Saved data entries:
== Segment start ==
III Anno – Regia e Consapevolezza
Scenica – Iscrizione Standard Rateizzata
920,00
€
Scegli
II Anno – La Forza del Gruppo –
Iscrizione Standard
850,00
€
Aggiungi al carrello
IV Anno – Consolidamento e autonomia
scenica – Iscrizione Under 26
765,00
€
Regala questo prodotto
== Segment end ==
◆ **WORK TASK**
Write down all of the records again, word for word.

◆ **SOLUTION FOR THIS EXERCISE**
III Anno – Regia e Consapevolezza
Scenica – Iscrizione Standard Rateizzata
920,00
€
Scegli
II Anno – La Forza del Gruppo –
Iscrizione Standard
850,00
€
Aggiungi al carrello
IV Anno – Consolidamento e autonomia
scenica – Iscrizione Under 26
765,00
€
Regala questo prodotto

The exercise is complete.